ThomasLoock · 4 June 2021 14:27

it´s not NearestNeighbors()
the classifier is called somehow different, see Question 4

AbdelrahmanMahmoud · 4 June 2021 15:05

OK
are that following plot true ?

ThomasLoock · 4 June 2021 15:41

mine looked a bit different

AbdelrahmanMahmoud · 4 June 2021 19:29

that’s one?

AbdelrahmanMahmoud · 4 June 2021 19:55

the balance accuracy term have significant effect on score ,why?
also why i should define the cv param, it should be Kfold with 5 splits by default , but if i didn’t define the cv the plot will change!?

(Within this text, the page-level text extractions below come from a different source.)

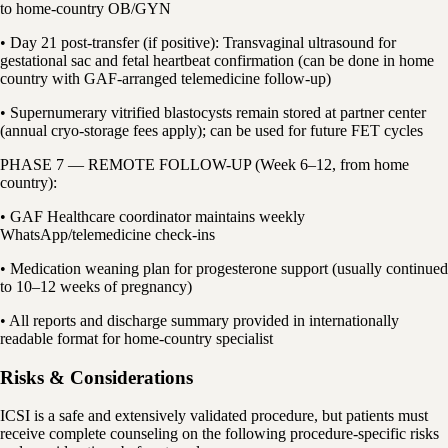
to home-country OB/GYN
• Day 21 post-transfer (if positive): Transvaginal ultrasound for
gestational sac and fetal heartbeat confirmation (can be done in home
country with GAF-arranged telemedicine follow-up)
• Supernumerary vitrified blastocysts remain stored at partner center
(annual cryo-storage fees apply); can be used for future FET cycles
PHASE 7 — REMOTE FOLLOW-UP (Week 6–12, from home
country):
• GAF Healthcare coordinator maintains weekly
WhatsApp/telemedicine check-ins
• Medication weaning plan for progesterone support (usually continued
to 10–12 weeks of pregnancy)
• All reports and discharge summary provided in internationally
readable format for home-country specialist
Risks & Considerations
ICSI is a safe and extensively validated procedure, but patients must
receive complete counseling on the following procedure-specific risks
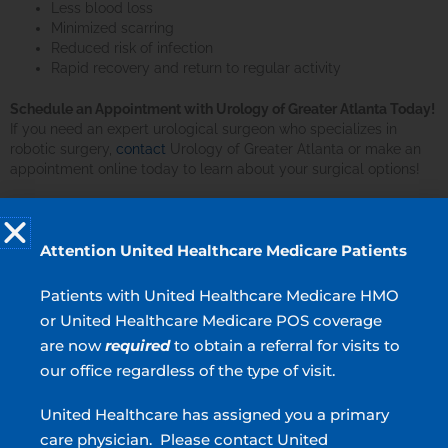
Less blood loss
Minimized scarring
Reduced risk of infection
Rapid recovery and return to regular activity
Schedule an Appointment with Urology of Greater Atlanta Today!
If you need an expert urological surgeon who specializes in
robotic surgery,
contact
Urology of Greater Atlanta or make an
appointment online today to learn about your surgical options!
What is robotic surgery?
Attention United Healthcare Medicare Patients
What does robotic surgery involve?
Patients with United Healthcare Medicare HMO
or United Healthcare Medicare POS coverage
What are the advantages of robotic surgery?
are now
required
to obtain a referral for visits to
our office regardless of the type of visit.
MEN’S HEALTH
United Healthcare has assigned you a primary
care physician. Please contact United
Erectile Dysfunction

glemaitre58 · 5 June 2021 09:41

Balanced accuracy is a measure accounting for having an imbalanced ratio between classes. The accuracy does not account for it. In a highly imbalanced problem, the accuracy can be high just by always predicting the majority class. The balanced accuracy will take into account this issue.

The subtility here is that in classification it will be a stratified 5-fold cross-validation and in regression a 5-fold cross-validation. You need to change KFold by StratifiedKFold to get the same results than passion cv=5.

AbdelrahmanMahmoud · 5 June 2021 12:51

(1)with cv=5 or None

(2)with cv=KFold(n_splits=5)

could you pleas clarify which one is right (1) or (2) and why ?

glemaitre58 · 5 June 2021 17:06

(1) and (2) are both correct. However, this is better to use a stratified approach in classification to ensure that we still get the same class distribution in the train and test sets of the cross-validation. So (1) is more “appropriate”.

Regarding the exercise itself, be aware that we asked for 10 splits and not 5. So you can just use cv=10. Also, I find that the number of parameters of n_neighbors is very large. I don’t think that we asked question where n_neighbors is expected to be bigger than 100?

glemaitre58 · 5 June 2021 17:07

you can as well use plt.xscale("log") to better see the difference of score for low number of neighbors on your plot.

AbdelrahmanMahmoud · 6 June 2021 04:29

glemaitre58 · 6 June 2021 19:20

Oh right. I was looking at the question of Module 3. Sorry for the misinformation.